* _Text excerpt_
/---

The Camden Town Group in Context

ISBN 978-1-84976-385-1

Charles Ginner Study for 'Flask Walk, Hampstead, on Coronation Day' 1937

This careful drawing was made from Ginner’s desk on the first floor of his house at 61 Hampstead High Street. A preparatory study for the oil painting Flask Walk, Hampstead, on Coronation Day (Tate N05276), it is squared up for transfer to canvas with heavy ink lines in a half-inch grid. Watercolour has been applied to sections of the view that Ginner would not see again, such as the flags and the clothes of passers-by.
Charles Ginner 1878–1952
Study for ‘Flask Walk, Hampstead, on Coronation Day’
1937
Graphite, watercolour and ink on paper
445 x 315 mm
Inscribed ‘Wills Gold Flake Cigarettes’ and other indistinct lettering, the squares numbered on all four sides, and ‘OIL BOUGHT BY | THE TATE GALLERY’ lower right
Presented by the Friends of the Tate Gallery 1968
T01099

Entry

This is a squared-up preparatory study for Flask Walk, Hampstead, on Coronation Day (Tate N05276, fig.1), and different in kind to a finished exhibition drawing by Ginner, such as his view from the attic of the same house entitled From a Hampstead Window 1923 (Tate N03873, fig.2). This study is not recorded in his notebooks, which only include works made for exhibition.1 The squares are on a grid of half an inch, with the drawn area exactly 12 x 10 inches. Ginner added watercolour to the flags, decorations and clothes only, choosing the parts of the view that he would not see again. The vertical lines of the buildings were first drawn with a ruler and then traced freehand in pencil. The painting follows this drawing almost exactly, the only noticeable alteration being that in the painting the running child at the bottom right does not hold a flag in her hand.

\---

* _Exercise requirements_
a) Using the text on Ginner's study, decide whether each statement below agrees with it. (i) Ginner made the drawing from the attic of his house. (ii) The grid squares are half an inch. (iii) The study appears in Ginner's notebooks.
b) Repeat word for word the part of the text on Ginner's study from "The Camden Town" to "clothes of passers-by.".

* _Records shown_
/---

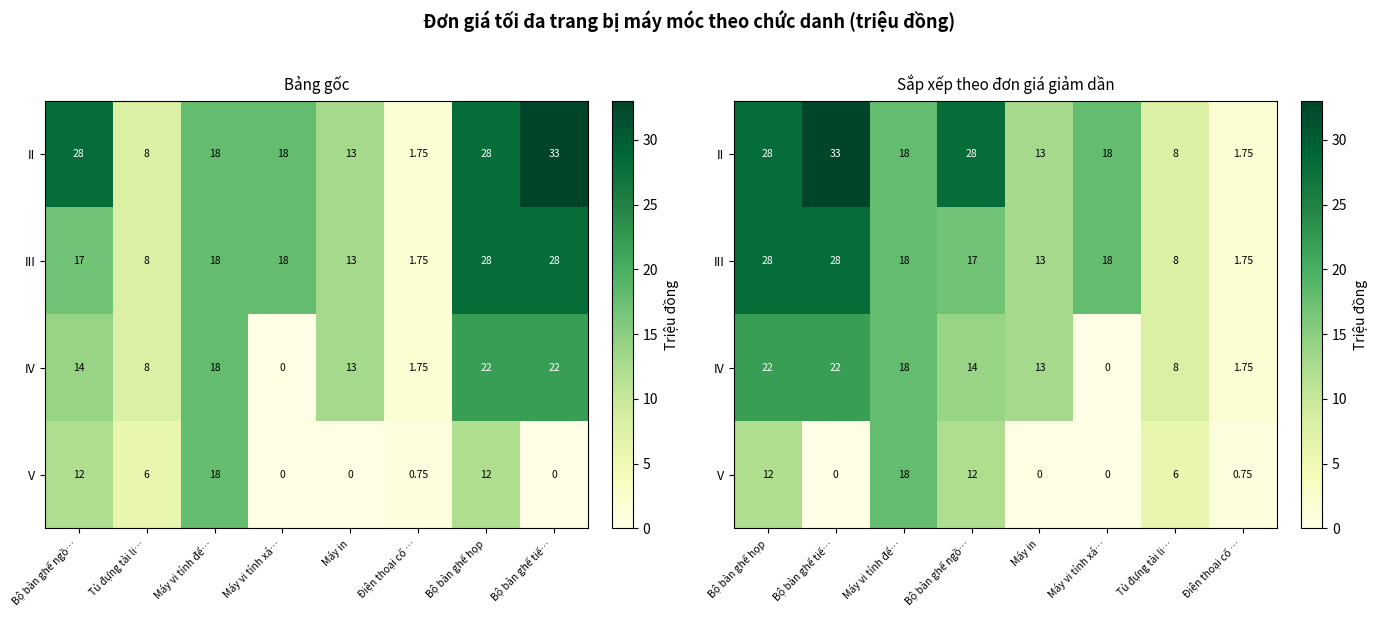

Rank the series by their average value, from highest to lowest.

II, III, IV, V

\---
/---

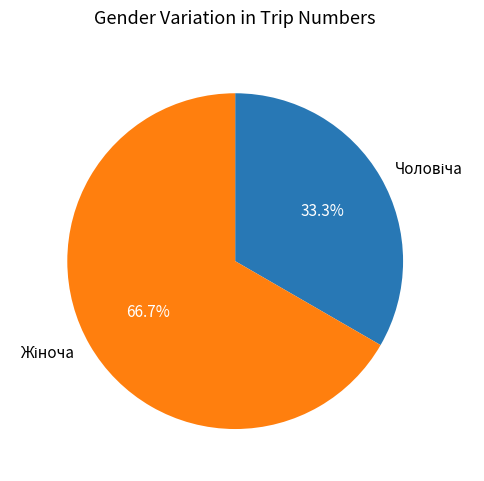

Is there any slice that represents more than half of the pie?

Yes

\---

* _Outputs by task_
a)
(i) No: "This careful drawing was made from Ginner’s desk on the first floor of his house at 61 Hampstead High Street."
(ii) Yes: "The squares are on a grid of half an inch"
(iii) No: "This study is not recorded in his notebooks"

b)
The Camden Town Group in Context

ISBN 978-1-84976-385-1

Charles Ginner Study for 'Flask Walk, Hampstead, on Coronation Day' 1937

This careful drawing was made from Ginner’s desk on the first floor of his house at 61 Hampstead High Street. A preparatory study for the oil painting Flask Walk, Hampstead, on Coronation Day (Tate N05276), it is squared up for transfer to canvas with heavy ink lines in a half-inch grid. Watercolour has been applied to sections of the view that Ginner would not see again, such as the flags and the clothes of passers-by.